Question

Could you help me to solve the problem below the cost for producing x items is 50x+300 and the revenue for selling x items is 90x−0.5^2 the company makes is how much it takes in (revenue) minus how much it spends (cost).Recall that profit is revenue minus cost. Set up an expression for the profit from producing and selling x items.

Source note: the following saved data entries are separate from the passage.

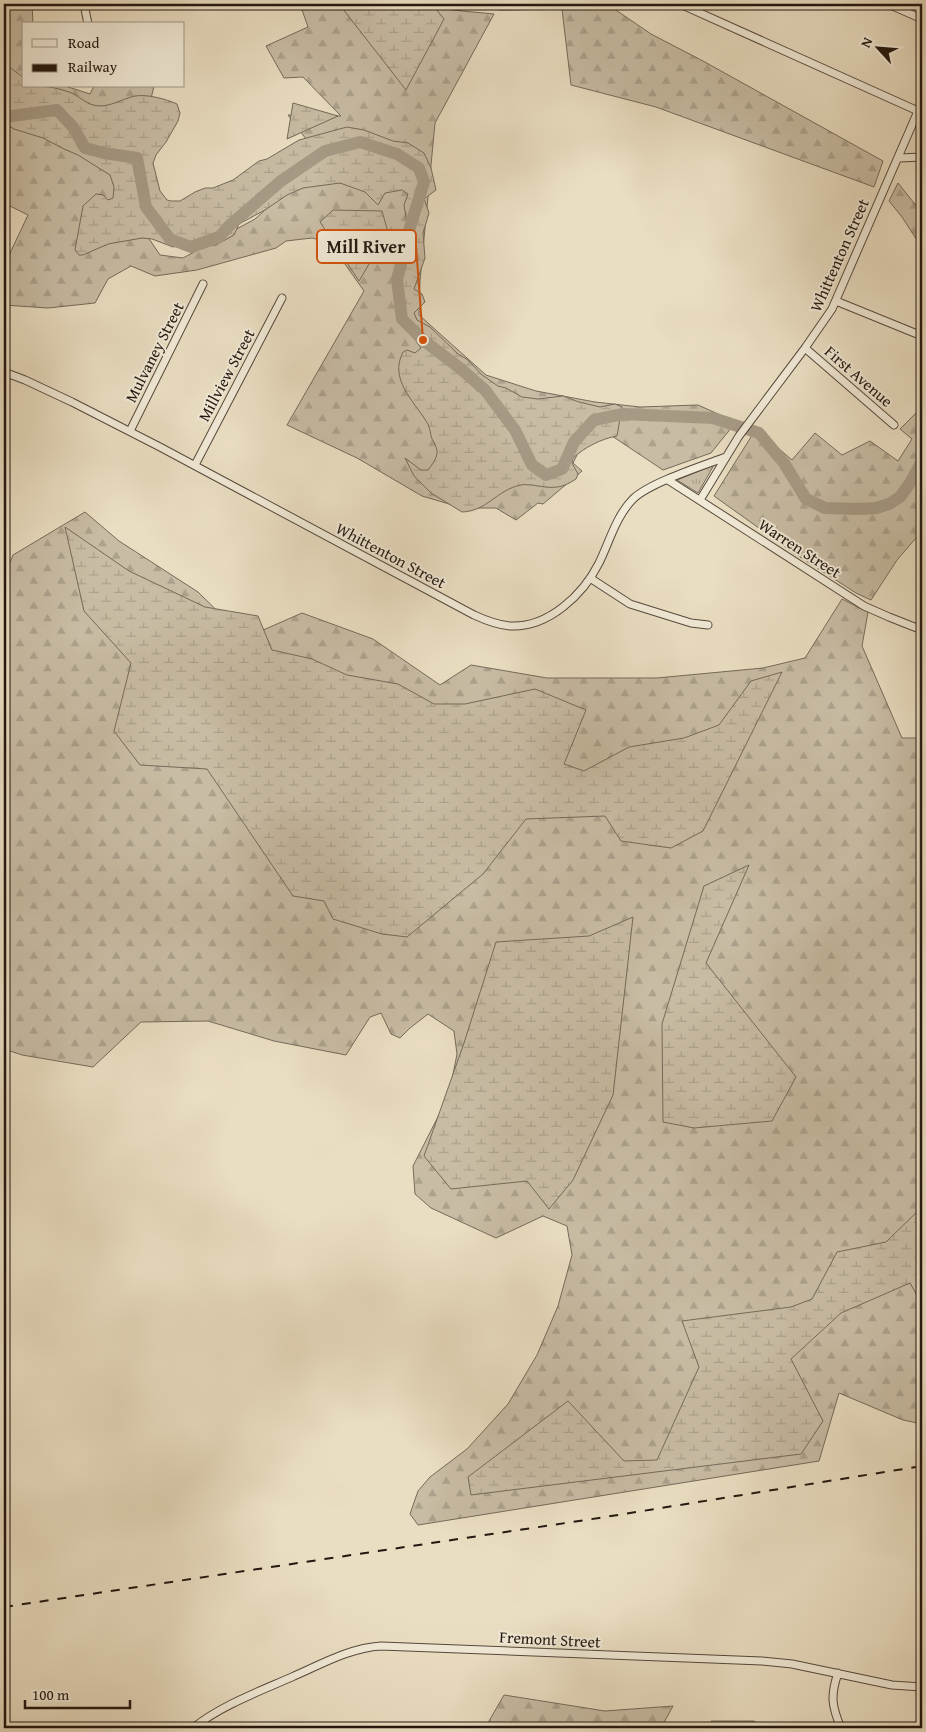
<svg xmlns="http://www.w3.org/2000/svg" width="926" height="1732" font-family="'Gentium Book Plus',serif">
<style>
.grass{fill:url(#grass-tufts);stroke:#766a5a}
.forest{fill:url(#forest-firs);stroke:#766a5a}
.wetland{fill:url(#wetland-marsh);stroke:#766a5a}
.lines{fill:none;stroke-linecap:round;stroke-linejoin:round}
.river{stroke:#a69a85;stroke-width:12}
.minor-casing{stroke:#55493c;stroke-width:9}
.minor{stroke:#f1ead7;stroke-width:7}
.rail{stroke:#231710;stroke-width:2;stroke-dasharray:9 9;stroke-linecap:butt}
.labels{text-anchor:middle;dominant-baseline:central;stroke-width:4;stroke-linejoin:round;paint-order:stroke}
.street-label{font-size:16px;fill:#231710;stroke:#f1ead7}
.leader{fill:none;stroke:#d4520c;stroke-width:2}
.callout-dot{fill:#d4520c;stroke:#f1ead7;stroke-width:2}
.callout{fill:#f1ead7;stroke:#d4520c;stroke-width:2}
.callout-label{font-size:18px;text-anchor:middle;font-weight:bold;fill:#231710}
</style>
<defs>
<pattern id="grass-tufts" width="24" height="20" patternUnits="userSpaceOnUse" patternTransform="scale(1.25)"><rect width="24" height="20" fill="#c8bca4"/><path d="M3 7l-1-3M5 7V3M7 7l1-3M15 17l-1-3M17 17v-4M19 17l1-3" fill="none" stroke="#aca18c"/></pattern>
<pattern id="forest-firs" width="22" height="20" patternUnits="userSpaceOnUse" patternTransform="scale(1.25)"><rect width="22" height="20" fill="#c8bca4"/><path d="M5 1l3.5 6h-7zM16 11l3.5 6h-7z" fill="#aca18c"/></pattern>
<pattern id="wetland-marsh" width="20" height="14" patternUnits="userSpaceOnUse" patternTransform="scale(1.25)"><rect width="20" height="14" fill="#c8bca4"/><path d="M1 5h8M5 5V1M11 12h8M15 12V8" fill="none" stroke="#aca18c"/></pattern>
</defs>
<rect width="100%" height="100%" fill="#eadec2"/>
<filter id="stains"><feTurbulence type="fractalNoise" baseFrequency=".004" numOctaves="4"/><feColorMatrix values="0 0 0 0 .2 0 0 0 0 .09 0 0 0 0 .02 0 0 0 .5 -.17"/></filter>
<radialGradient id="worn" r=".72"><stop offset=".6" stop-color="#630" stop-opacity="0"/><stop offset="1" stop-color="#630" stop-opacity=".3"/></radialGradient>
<path class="grass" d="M714 465 698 493 677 480Z"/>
<path class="forest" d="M4 4H32L33 24H24V86H65L90 94 94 86H154L143 132 131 212 160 255 183 258 255 219 305 174 309 143 288 115 341 116 303 77 284 78 266 46 308 27 300 4H445L452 10 494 14 435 123 420 281 419 315 486 375 536 391 595 402 640 407 698 405 736 422 711 453 663 470 609 434 584 441 573 463 582 471 543 504 538 503 516 520 496 508H463L422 496 357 458 287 425 364 291 330 243 312 238 286 241 276 248 197 270 155 276 131 266 108 279 95 303 48 308 4 305V266L28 215 4 203Z
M477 4H607L651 34 703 61 883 161 874 187 656 107 571 85 562 9 500 10Z
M898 183 922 213V248L902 217 889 201Z
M922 401V531L897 560 871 600 856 593 794 553 714 496 756 429 792 460 815 433 842 455 870 441 898 461 912 439 900 429 918 411Z
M85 512 119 541 198 592 245 638 302 613 373 639 440 685 471 665 547 678H657L763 668 805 658 842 599 868 612 862 646 902 738H922V1424L903 1420 839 1393 819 1461 418 1525 410 1514 418 1491 430 1477 467 1449 508 1404 537 1355 558 1306 572 1255 567 1226 543 1216 496 1238 431 1208 415 1194 413 1166 449 1095 457 1054 454 1031 428 1014 410 1028 400 1038 391 1034 381 1013 370 1017 346 1055 274 1041 208 1021 141 1022 93 1067 22 1055 4 1049V578L13 555Z
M504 1695 605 1711 673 1706 661 1728H485Z
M711 1721H754L763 1728H715Z"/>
<path class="wetland" d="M339 4H432L444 19 406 90Z
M4 63 24 78V86C42 86 52 86 69 92 78 95 85 103 93 105 108 109 121 99 135 96 147 94 166 99 177 104L180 113 178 121 166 142 156 155 153 163 160 191 167 200 171 201H180L195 192 205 188H213L233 180 259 161 267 159 299 140 347 127 364 130 393 141 408 143 424 153 431 168 436 190 424 199 429 213 423 233 425 258 414 289 422 294 425 302 414 313 417 320 430 327 458 354 468 360 482 375 498 386 506 388 522 397 538 399 563 396 579 402 600 407 615 404 622 407 617 436C601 439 585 447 573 458L572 463 578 474 576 479C560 490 550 488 532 485 528 485 524 484 521 485 496 490 488 511 462 512L431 493 414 476 405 458 421 470H428C431 466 435 461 436 457 439 451 435 444 432 439 430 433 430 426 426 421 413 400 389 379 403 352L407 350 415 353 421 348 406 327 394 294 395 273 401 252 400 239 407 224 404 205 408 194 402 190 385 193 378 205 365 192 340 183 303 188 287 195 265 210 239 224 234 235 216 245H184L173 247 152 239 142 238 108 244 83 255H79L75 250 83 206 96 194 103 195 108 200 113 198 114 187 110 175 78 155 64 149 43 138 14 129 4 123Z
M293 103 338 116 287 139Z
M333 210 382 211 388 232 359 281 320 222Z
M65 527 129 571 205 607 258 616 272 650 312 659 347 675 398 684 434 704H465L535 689 586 710 564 764 584 771 629 747 684 738 719 725 751 681 782 672 703 831 671 848 621 841 605 816 526 819 483 874 407 937 382 934 333 919 324 901 293 896 207 769 140 765 114 731 131 663 84 611Z
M749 865 706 963 796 1077 772 1121 694 1128 663 1122 662 1024 704 886Z
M633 917 613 1095 573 1180 549 1209 527 1181 451 1189 424 1156 464 1043 496 942 589 936Z
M922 1207V1304L910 1283 841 1313 791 1359 823 1421 801 1454 471 1495 468 1477 568 1401 624 1461 657 1460 699 1367 682 1321 791 1307 812 1299 837 1252 886 1242Z"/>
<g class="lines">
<path class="river" d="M4 117 57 110 73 127 85 148 104 153 137 158 146 207 170 239 191 247 219 237 230 225 281 181 325 151 360 142 397 154 419 168 424 182 410 227 397 280 402 319 423 340 461 369 485 390 515 430 532 465 546 475 562 469 574 442 594 420 623 414 713 418 759 433 784 463 806 499 825 508 860 509 876 508 889 504 900 497 910 483 922 461"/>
<defs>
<path id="minor" d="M84 4 88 24
M176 4 178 5 188 4
M680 4 918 111
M888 4 922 19
M899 158 922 157
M836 301 922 336
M805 348 894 425
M4 372 25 380 72 402 160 447 474 615C485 620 497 625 510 626 548 628 583 595 599 563 609 543 616 516 633 499 649 483 702 466 726 457
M130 431 203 284
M195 465 282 298
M668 480 864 606 889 617 922 630
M700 500 739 436 805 348 832 309 922 102
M590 578 630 604 691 623 708 625
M838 1673C830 1696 832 1707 841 1728
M193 1728C222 1705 258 1692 292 1677 320 1665 349 1648 381 1646L762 1661 792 1664 892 1685 922 1687"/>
</defs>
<use href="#minor" class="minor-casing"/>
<use href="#minor" class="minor"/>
<path class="rail" d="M4 1607 599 1518 922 1466"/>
</g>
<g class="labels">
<g class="street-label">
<text transform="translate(839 255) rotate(-66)">Whittenton Street</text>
<text transform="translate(154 352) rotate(-63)">Mulvaney Street</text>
<text transform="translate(226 375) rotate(-62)">Millview Street</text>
<text transform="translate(859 376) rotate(41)">First Avenue</text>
<text transform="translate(800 548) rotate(33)">Warren Street</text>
<text transform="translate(391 555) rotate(28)">Whittenton Street</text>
<text transform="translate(550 1639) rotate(3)">Fremont Street</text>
</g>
</g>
<path class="leader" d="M423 340L416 246"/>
<circle class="callout-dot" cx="423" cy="340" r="5"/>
<rect class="callout" x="317" y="230" width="99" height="33" rx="5"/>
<g class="callout-label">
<text x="366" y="253">Mill River</text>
</g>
<rect width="926" height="1732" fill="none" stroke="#eadec2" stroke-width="20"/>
<rect x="5" y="5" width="916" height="1722" fill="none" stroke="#231710" stroke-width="2.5"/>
<rect x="10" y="10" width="906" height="1712" fill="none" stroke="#231710"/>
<rect x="22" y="22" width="162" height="65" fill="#f1ead7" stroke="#9f9687"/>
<rect x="32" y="39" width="25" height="8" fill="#f1ead7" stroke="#9f9687"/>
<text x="68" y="48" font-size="15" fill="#231710">Road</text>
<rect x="32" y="64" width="25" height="8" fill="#231710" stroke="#9f9687"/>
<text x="68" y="72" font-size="15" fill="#231710">Railway</text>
<g transform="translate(878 48) rotate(296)" stroke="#f1ead7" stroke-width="4" paint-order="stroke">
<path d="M0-4L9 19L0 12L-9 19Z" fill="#231710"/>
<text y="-8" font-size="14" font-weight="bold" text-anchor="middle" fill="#231710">N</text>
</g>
<path d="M25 1700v8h105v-8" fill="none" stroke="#231710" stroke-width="2.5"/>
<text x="32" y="1700" font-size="15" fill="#231710" stroke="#f1ead7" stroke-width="4" paint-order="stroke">100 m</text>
<rect width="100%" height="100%" filter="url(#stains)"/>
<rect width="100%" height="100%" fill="url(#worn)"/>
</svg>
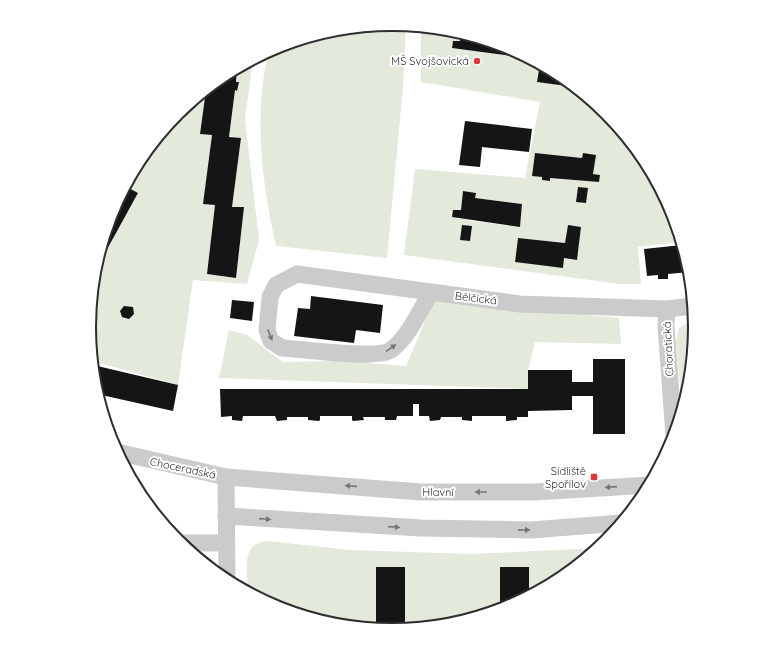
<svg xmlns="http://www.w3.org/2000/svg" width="784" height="654" viewBox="0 0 784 654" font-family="Quicksand,sans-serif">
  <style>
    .green { fill: #e3eadc; fill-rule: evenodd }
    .building { fill: #151515 }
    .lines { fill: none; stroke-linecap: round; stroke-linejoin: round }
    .minor { stroke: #cbcbcb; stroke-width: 17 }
    .oneway { fill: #757575 }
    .poi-dot { fill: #da3a40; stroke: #fff; stroke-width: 1.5 }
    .labels { text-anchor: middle; stroke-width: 4; stroke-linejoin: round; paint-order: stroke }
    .poi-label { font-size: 11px; fill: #2e2e2e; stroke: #fff; text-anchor: end }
    .street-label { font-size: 11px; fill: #2e2e2e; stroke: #fff }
    .rim { fill: none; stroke: #2e2e2e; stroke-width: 2 }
  </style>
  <rect width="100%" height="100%" fill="#fff"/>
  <g class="green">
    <path d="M392 24 406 25 403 87 387 258 276 246C262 185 253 112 269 51L333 30Z"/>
    <path d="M421 27 451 30 461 33 460 41H453L452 48 519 57V53L540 64 538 82 574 87 606 113 644 159 672 211 681 242 638 247 641 284H620L404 255 415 169 525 178 540 102 421 82ZM535 153 582 158 583 153 595 155 593 174 600 175 599 182 550 178 549 181 542 180V177L532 175ZM463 191 475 193V198L522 204 520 227 472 221 452 217 453 210H461ZM568 226 581 227 577 260 564 258 563 268 515 262 518 238 565 243Z"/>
    <polygon points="253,60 245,119 259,240 247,284 193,280 178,385 92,361 89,327 94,273 138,193 125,186 140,158 178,113 206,90 200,134 212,135 204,204 215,205 207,274 236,278 244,208 232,207 241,138 229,137 235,90 237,91 238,83 236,82 237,68"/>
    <polygon points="434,300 619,318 621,344 535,342 528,370 528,389 219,378 229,330 247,335 283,362 343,361 406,366"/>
    <polygon points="694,318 695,327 689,386 682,410 676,341 679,328"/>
    <path d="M269 541 349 550 473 554 599 548 560 579 529 596V567H500V609L451 624 405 629V567H376V628L333 624 276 607 248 592C248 570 239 543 269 541Z"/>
  </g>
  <g class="building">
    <polygon points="461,33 508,47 519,53 519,57 452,48 453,41 460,41"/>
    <polygon points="540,64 561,75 574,87 537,82"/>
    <polygon points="237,68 236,82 239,82 237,91 235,90 229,137 241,138 232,207 244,207 236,278 207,274 215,205 203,204 212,135 200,134 206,90 224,75"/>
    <polygon points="465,121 532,129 529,152 482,147 480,167 459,165"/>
    <polygon points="535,153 582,158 583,153 596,155 593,174 600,175 599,182 550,178 550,181 542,180 542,177 532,176"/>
    <polygon points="125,186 138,193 94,273 112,211"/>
    <polygon points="578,187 588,188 586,203 576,202"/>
    <polygon points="463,191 476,193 475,198 522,204 520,227 452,217 453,210 461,210"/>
    <polygon points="462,225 472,226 470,241 460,240"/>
    <polygon points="568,225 581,227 577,260 564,258 563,268 515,262 518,238 565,243"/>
    <polygon points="682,245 690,272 668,274 668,279 658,279 658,275 647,276 644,249"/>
    <polygon points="311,296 383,305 380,333 356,330 354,343 294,336 298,308 310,309"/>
    <polygon points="232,300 254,302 252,321 230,318"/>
    <polygon points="124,306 133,307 134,314 129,319 122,317 120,311"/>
    <polygon points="593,359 625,359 625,434 593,434 593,396 572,396 572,410 528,411 528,417 517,417 517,420 506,421 506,416 472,416 472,421 462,420 462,417 441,417 440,420 430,421 429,416 419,416 419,404 413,404 413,416 397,416 396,420 385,420 385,417 363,417 364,420 353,421 352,420 352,416 320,416 320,420 319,421 308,420 308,417 287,417 287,420 277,421 275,416 243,416 242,421 232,420 232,416 221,417 220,389 528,389 528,370 572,370 572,382 593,382"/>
    <polygon points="93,365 178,385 173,411 97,394"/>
    <polygon points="376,567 405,567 405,629 392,630 376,628"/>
    <polygon points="500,567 529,567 529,596 500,609"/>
  </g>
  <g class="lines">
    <g class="minor">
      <path d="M431 293C419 311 409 337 391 350 376 360 303 349 282 348L271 341 267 330 270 297 276 285 297 274 520 304 667 309 693 306"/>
      <polyline points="667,309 666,326 674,436"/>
      <polyline points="117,452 226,477 421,492 535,492 650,485"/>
      <polyline points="226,477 227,580"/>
      <polyline points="226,516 421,528 531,530 621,523"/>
      <polyline points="180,543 226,543"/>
    </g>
  </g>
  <defs><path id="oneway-solid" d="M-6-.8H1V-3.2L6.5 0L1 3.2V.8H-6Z"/></defs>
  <g class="oneway">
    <use href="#oneway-solid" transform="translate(270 335) rotate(69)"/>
    <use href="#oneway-solid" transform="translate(391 348) rotate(-34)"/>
    <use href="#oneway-solid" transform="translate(351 486) rotate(-176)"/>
    <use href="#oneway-solid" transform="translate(611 487) rotate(176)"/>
    <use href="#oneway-solid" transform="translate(481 492) rotate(-180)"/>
    <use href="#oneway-solid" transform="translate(265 519) rotate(4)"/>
    <use href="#oneway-solid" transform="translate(394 527) rotate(4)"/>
    <use href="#oneway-solid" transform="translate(524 530) rotate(1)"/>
  </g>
  <g class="poi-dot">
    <circle cx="477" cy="61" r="4"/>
    <rect x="590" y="473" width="8" height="8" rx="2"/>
  </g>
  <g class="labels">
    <g class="poi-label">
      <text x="469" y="65">MŠ Svojšovická</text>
      <text x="586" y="475">Sídliště<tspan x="586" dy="13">Spořilov</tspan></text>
    </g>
    <g class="street-label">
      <text transform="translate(476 298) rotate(7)" y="4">Bělčická</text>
      <text transform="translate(668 349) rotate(-93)" y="4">Choratická</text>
      <text transform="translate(183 468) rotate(12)" y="4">Choceradská</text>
      <text transform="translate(438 492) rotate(1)" y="4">Hlavní</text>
    </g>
  </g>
  <path d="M0 0H784V654H0ZM96 327a296 296 0 1 1 592 0a296 296 0 1 1-592 0Z" fill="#fff" fill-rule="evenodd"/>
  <path class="rim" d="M96 327a296 296 0 1 1 592 0a296 296 0 1 1-592 0Z"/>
</svg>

Find two values of x that will create a profit of $50. Is it possible for the company to make a profit of $2,500? Please explain

Answer 1

Profit function:
`P(x) = -0.5x^2 + 40x - 300`

Values where the profit is $50:
`x_1 = 70`,
`x_2 = 10`

It is NOT possible to make a profit of $2,500, the maximum profit is $500.

Explanation:

To find the profit function P(x), we just need to calculate the revenue function R(x) minus the cost function C(x).

In our case, the cost function is:

`C(x) = 50x+300`

And the revenue function is:

`R(x) = 90x - 0.5x^2`

(I'm assuming this is the correct revenue and the question is missing an 'x' after 0.5 and before '^2')

So the profit function is:

`P(x) = R(x) - C(x)`

`P(x) = 90x - 0.5x^2 - 50x - 300`

`P(x) = -0.5x^2 + 40x - 300`

To find the values of x that give a profit of $50, we use P(x) = 50 and then find the values of x:

`50 = -0.5x^2 + 40x - 300`

`-0.5x^2 + 40x - 350 = 0`

`x^2 - 80x + 700 = 0`

Using Bhaskara's formula, we have:

`\Delta = b^2 - 4ac = (-80)^2 - 4*1*700 = 3600`

`x_1 = (-b + √(\Delta))/2a = (80+60)/2 = 70`

`x_2 = (-b - √(\Delta))/2a = (80-60)/2 = 10`

So the values of x area 10 and 70 items.

To find if it's possible to make a profit of $2,500, let's find the maximum value of our profit function.

We can find the value of x that gives the maximum profit finding the x of the vertex using this formula:

`x_v = -b/2a = 80/2 = 40`

Now, using this value of x in the profit equation, we have the maximum profit:

`P(40) = -0.5*(40)^2 + 40*40 - 300 = 500`

The maximum profit of the company is $500, so it is not possible to make a profit of $2,500.